What you have to do :: Search the listing for the string "Left". Copy every line that has it.

Dataset ::
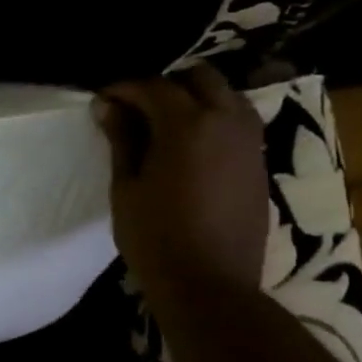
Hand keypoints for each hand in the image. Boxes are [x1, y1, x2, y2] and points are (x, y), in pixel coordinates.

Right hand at [96, 66, 268, 300]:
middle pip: (200, 78)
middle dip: (166, 84)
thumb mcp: (127, 187)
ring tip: (166, 123)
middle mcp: (226, 121)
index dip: (124, 88)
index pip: (153, 87)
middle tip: (136, 107)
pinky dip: (214, 120)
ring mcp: (249, 142)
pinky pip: (238, 123)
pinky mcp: (258, 164)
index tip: (103, 98)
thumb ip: (122, 140)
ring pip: (227, 96)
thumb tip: (108, 105)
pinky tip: (191, 145)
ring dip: (196, 98)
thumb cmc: (155, 237)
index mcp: (187, 124)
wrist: (209, 284)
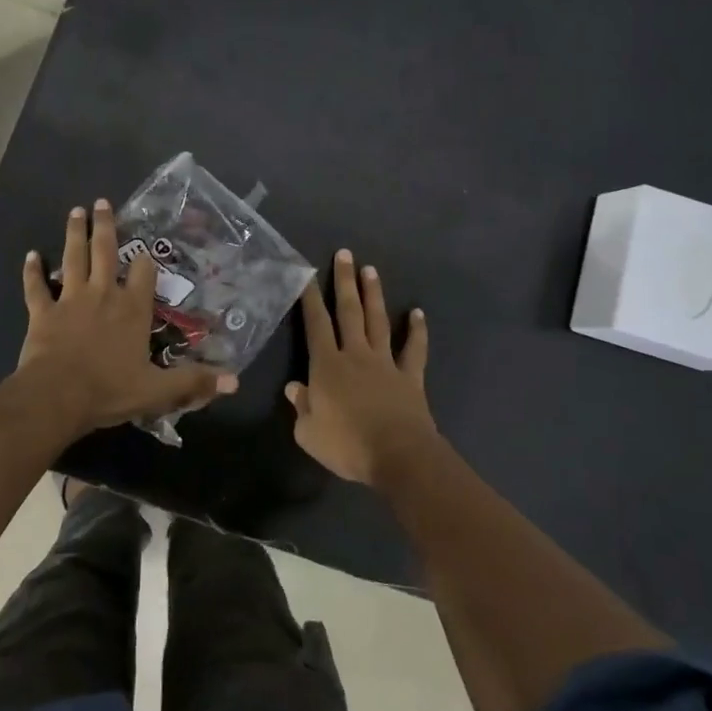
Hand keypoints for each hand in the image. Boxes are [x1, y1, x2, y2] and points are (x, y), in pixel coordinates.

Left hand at [19, 200, 237, 432]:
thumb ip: (193, 382)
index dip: (146, 260)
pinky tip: (30, 255)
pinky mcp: (42, 312)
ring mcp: (70, 300)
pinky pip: (36, 287)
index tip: (145, 249)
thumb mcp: (158, 390)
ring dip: (73, 234)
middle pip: (104, 251)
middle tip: (101, 202)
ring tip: (75, 211)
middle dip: (104, 226)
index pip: (144, 273)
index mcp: (132, 309)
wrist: (57, 396)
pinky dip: (32, 271)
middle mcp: (103, 294)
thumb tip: (235, 381)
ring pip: (72, 258)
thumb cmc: (109, 390)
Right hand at [287, 250, 438, 484]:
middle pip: (349, 312)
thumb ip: (301, 407)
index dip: (310, 299)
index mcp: (327, 366)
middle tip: (344, 254)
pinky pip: (414, 349)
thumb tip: (294, 388)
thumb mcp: (308, 433)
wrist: (398, 456)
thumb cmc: (347, 445)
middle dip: (344, 281)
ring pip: (378, 321)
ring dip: (373, 295)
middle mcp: (355, 355)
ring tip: (370, 270)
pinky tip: (417, 313)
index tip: (306, 274)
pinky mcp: (410, 377)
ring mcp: (385, 363)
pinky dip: (417, 330)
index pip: (316, 325)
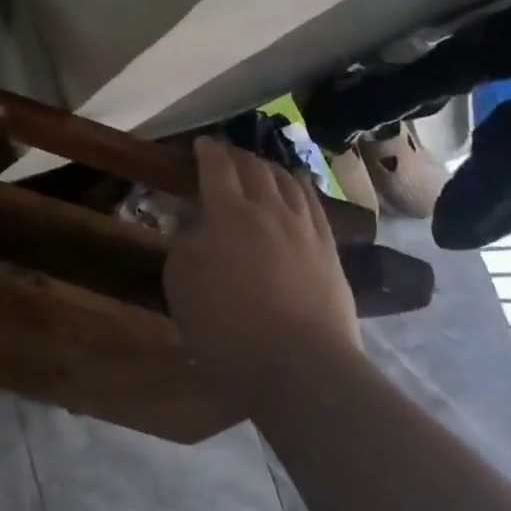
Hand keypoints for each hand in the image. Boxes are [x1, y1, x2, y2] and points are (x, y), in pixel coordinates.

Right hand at [163, 138, 361, 396]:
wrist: (301, 366)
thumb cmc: (228, 326)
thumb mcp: (181, 284)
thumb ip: (183, 244)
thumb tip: (191, 224)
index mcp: (228, 212)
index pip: (217, 166)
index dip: (207, 150)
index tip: (201, 144)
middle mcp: (269, 208)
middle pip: (254, 167)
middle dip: (237, 156)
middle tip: (225, 156)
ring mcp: (305, 228)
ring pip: (287, 181)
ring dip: (269, 168)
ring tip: (260, 168)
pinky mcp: (329, 250)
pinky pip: (314, 205)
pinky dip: (301, 188)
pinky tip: (298, 188)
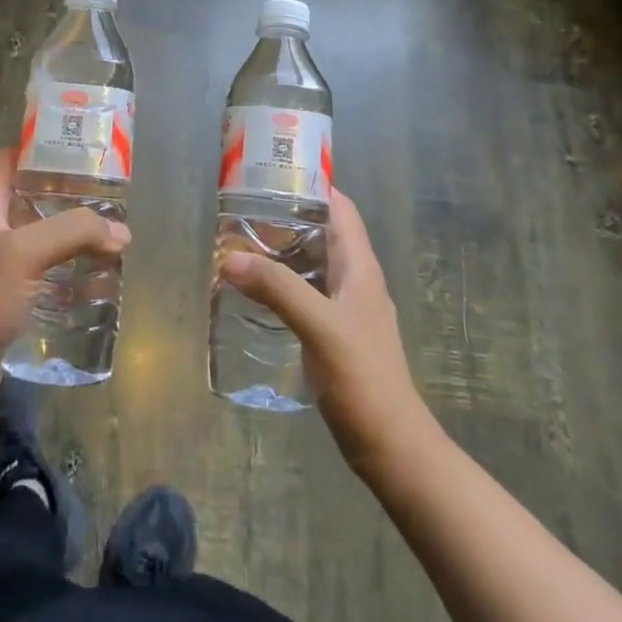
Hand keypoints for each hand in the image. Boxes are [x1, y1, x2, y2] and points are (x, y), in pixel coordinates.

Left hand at [0, 147, 129, 408]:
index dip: (40, 147)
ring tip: (110, 232)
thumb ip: (73, 232)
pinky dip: (67, 266)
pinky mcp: (9, 294)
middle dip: (67, 193)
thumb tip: (121, 232)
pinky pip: (43, 268)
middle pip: (31, 196)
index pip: (10, 158)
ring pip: (40, 234)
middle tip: (107, 193)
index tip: (79, 147)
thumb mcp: (25, 253)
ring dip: (71, 233)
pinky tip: (95, 273)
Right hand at [218, 187, 426, 473]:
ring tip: (239, 245)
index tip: (271, 174)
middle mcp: (355, 280)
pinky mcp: (334, 334)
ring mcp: (346, 309)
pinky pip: (305, 294)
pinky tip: (254, 293)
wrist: (391, 447)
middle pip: (321, 233)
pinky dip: (281, 285)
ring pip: (311, 264)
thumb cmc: (363, 379)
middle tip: (240, 210)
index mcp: (360, 267)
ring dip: (280, 252)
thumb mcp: (319, 327)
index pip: (340, 208)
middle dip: (285, 218)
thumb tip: (229, 257)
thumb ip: (277, 289)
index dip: (311, 186)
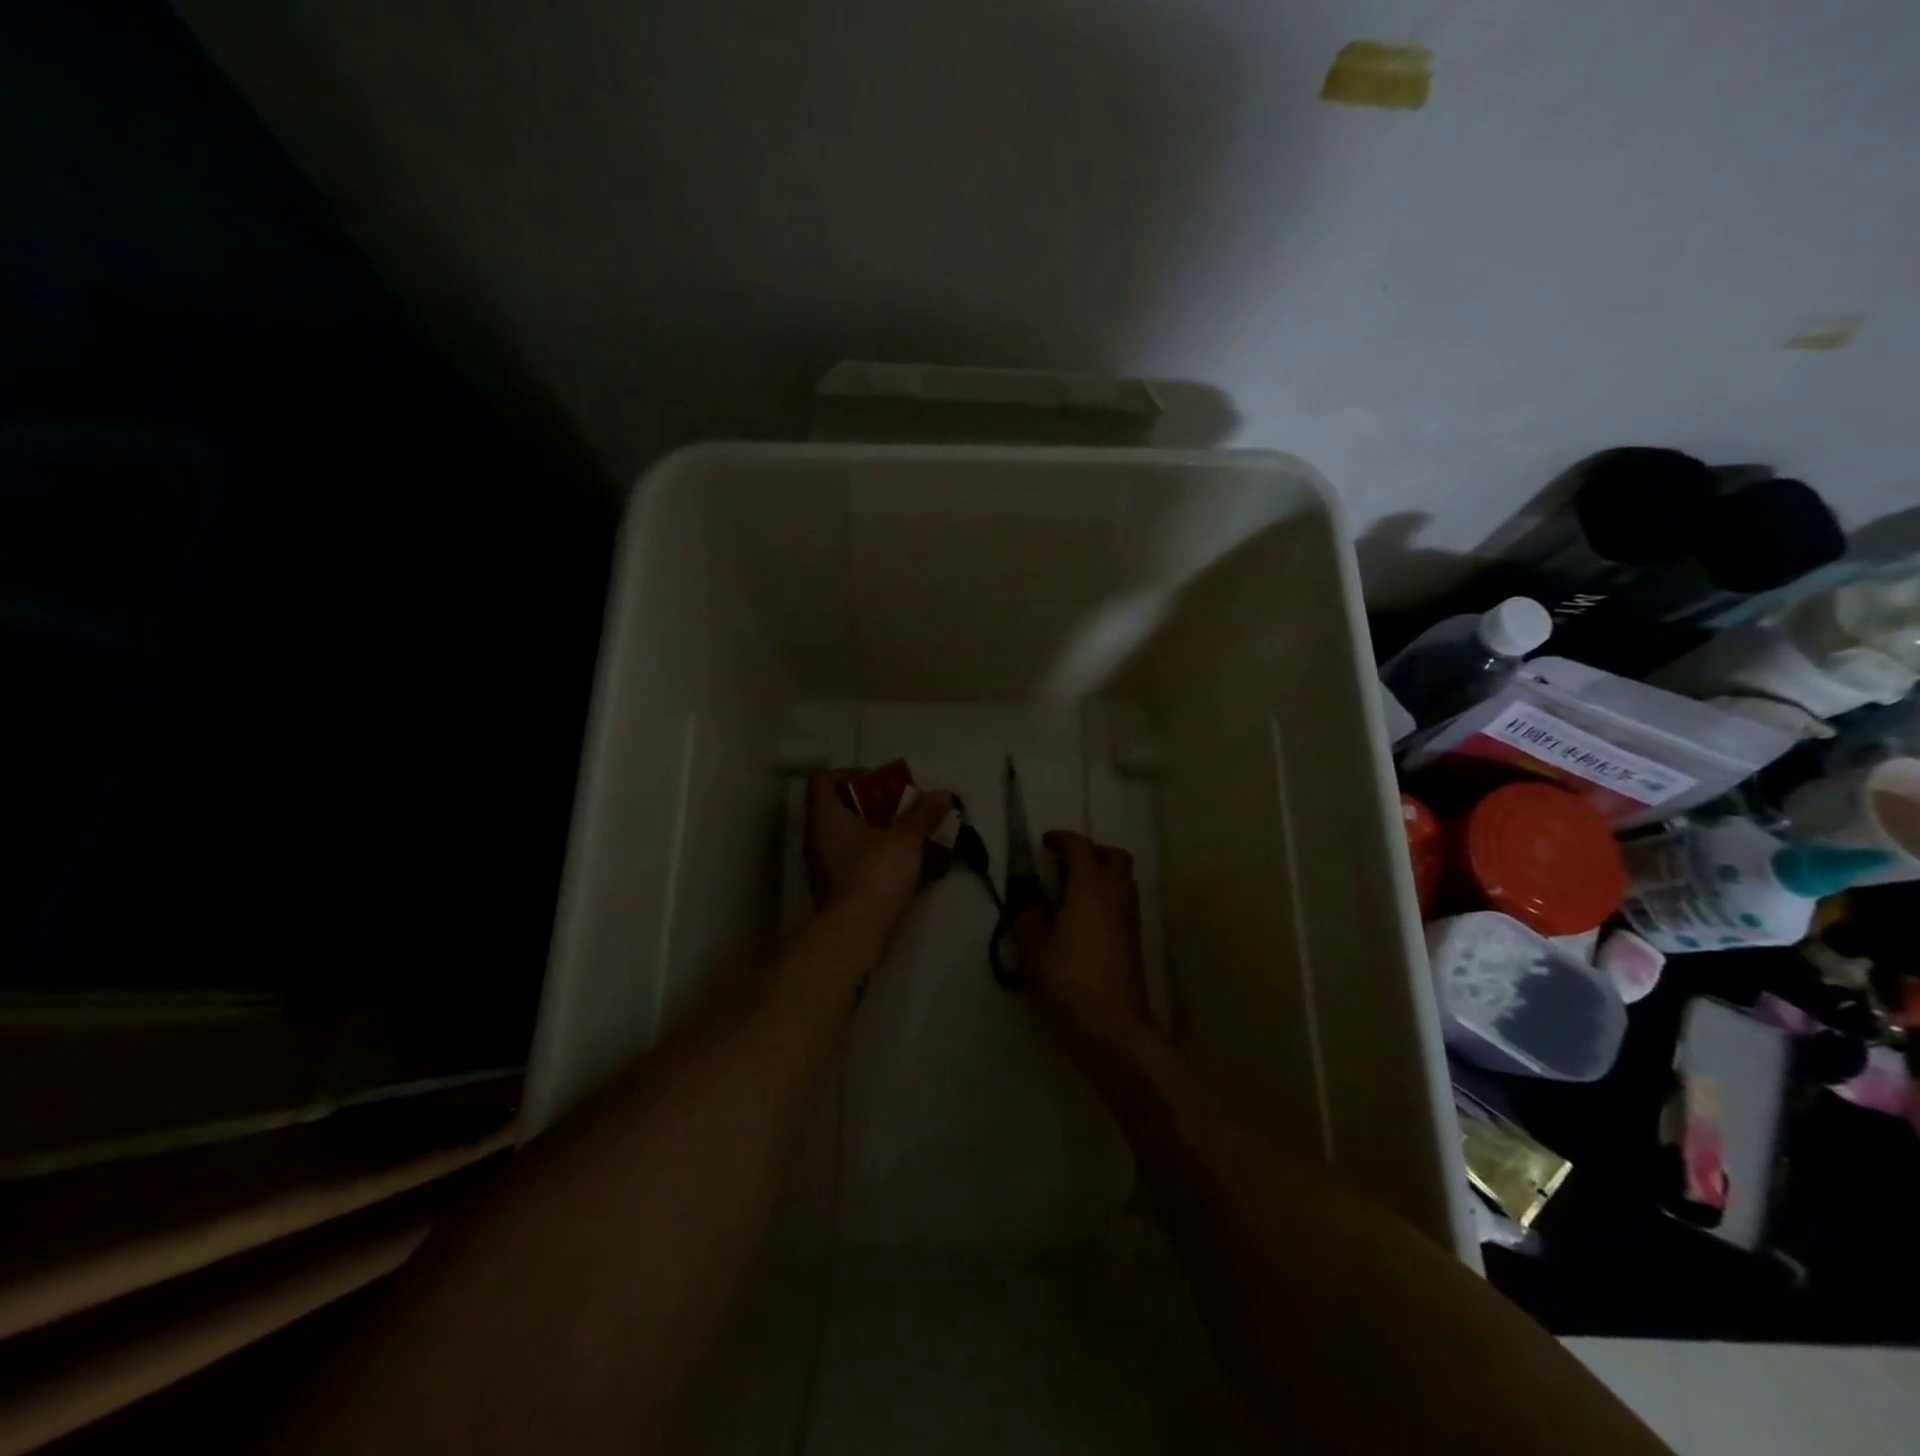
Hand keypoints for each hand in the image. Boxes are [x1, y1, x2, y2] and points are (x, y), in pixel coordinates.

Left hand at [804, 769, 954, 920]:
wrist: (857, 932)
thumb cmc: (875, 873)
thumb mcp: (905, 839)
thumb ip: (923, 814)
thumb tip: (944, 793)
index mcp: (825, 817)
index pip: (823, 780)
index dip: (850, 774)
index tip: (881, 783)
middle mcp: (819, 837)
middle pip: (841, 807)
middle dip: (875, 804)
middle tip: (904, 806)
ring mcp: (826, 864)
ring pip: (851, 836)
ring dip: (880, 831)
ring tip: (911, 833)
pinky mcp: (838, 887)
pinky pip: (857, 860)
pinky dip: (879, 855)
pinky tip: (908, 861)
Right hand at [1012, 831, 1155, 1059]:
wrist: (1112, 1023)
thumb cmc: (1068, 978)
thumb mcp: (1032, 947)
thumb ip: (1027, 916)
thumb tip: (1029, 903)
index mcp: (1089, 886)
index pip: (1080, 846)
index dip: (1062, 839)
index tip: (1045, 843)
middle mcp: (1115, 893)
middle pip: (1113, 855)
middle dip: (1089, 851)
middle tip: (1063, 864)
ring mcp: (1129, 915)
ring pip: (1122, 877)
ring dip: (1100, 873)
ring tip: (1071, 891)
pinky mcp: (1134, 937)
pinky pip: (1123, 900)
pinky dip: (1106, 895)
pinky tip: (1083, 917)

Result for this task ::
Left hand at [19, 200, 237, 432]:
Left hand at [0, 147, 129, 408]:
Left hand at [804, 769, 954, 920]:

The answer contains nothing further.